L’agence de notation Moody’s dégrade la note de 15 grandes banques

Une dure sanction

En ce 22 juin 2012, le vent tourne à nouveau pour les banques internationales mais aussi françaises : Moody’s, l’une des trois principales agences de notation mondiales, dégrade la note de 15 banques avec une « mention » spéciale pour le Crédit Suisse qui subit le plus lourd tribut voyant sa note dégradée de trois crans et se positionner à A2.
Les banques françaises ne sont pas épargnées : BNP Paribas, qui a pourtant su démontrer sa résistance financière en temps de crise et sa solvabilité, est désormais notée A2 (contre Aa3) avec une perspective stable voyant sa note chuter de deux crans. Il en va de même pour Crédit Agricole (A2, perspective négative) et la Société Générale, qui elle, bénéficie d’une sanction moins lourde avec un déclassement d’un cran uniquement (A2, perspective stable).

Cette annonce fait suite à l’étude lancée mi-février par l’agence qui considérait alors que les notes publiées négligeaient des éléments majeurs parmi lesquels la dégradation des conditions de financement, l’élargissement des spreads de crédit, le durcissement de la réglementation et la détérioration des conditions d’activité. Il est important de noter que les institutions financières concernées par cette décision sont toutes sans exception, largement présentes sur les marchés de capitaux et ont donc une exposition aux risques décuplée comparativement à d’autres banques moins présentes sur ces mêmes segments.

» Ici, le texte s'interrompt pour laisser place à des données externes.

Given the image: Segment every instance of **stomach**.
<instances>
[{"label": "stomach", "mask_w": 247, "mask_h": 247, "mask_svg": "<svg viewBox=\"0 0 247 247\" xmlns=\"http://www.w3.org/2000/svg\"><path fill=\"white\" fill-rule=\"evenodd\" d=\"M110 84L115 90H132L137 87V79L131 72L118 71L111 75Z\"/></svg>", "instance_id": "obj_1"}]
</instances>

Les effets attendus de la dégradation

Qui dit dégradation dit confiance amoindrie…ce qui risque de coûter plus cher aux banques. Leur refinancement sera plus difficile ou tout du moins plus onéreux, dans la mesure où elles risquent de faire face à l’hésitation de leurs homologues dans le prêt de liquidités. Reste toujours la Banque Centrale Européenne qui a injecté près de 1000 milliards d’euros depuis décembre 2011 afin d’éviter les tensions notamment sur le marché du crédit. Ces fonds permettront ainsi aux particuliers de ne pas subir la hausse pourtant attendue du coût du crédit et de conserver une dynamique sur ce marché. Cependant, l’octroi de crédits lui-même risque d’être plus limité, les banques devant se concentrer avant tout sur le renforcement de leurs fonds propres.

Concernant le marché actions, déjà relativement volatile, il devrait le rester laissant les actions à un niveau de spéculation toujours important ce qui risque d’affecter directement les petits épargnants.

Enfin, combinée au changement gouvernemental français, ces déclassements devraient également donner lieu au drainage des liquidités des banques françaises vers la caisse des dépôts qui centralise les milliards du placement préféré des Français, le livret A. En effet, le nouveau Président, François Hollande, envisage une augmentation du plafond du livret A.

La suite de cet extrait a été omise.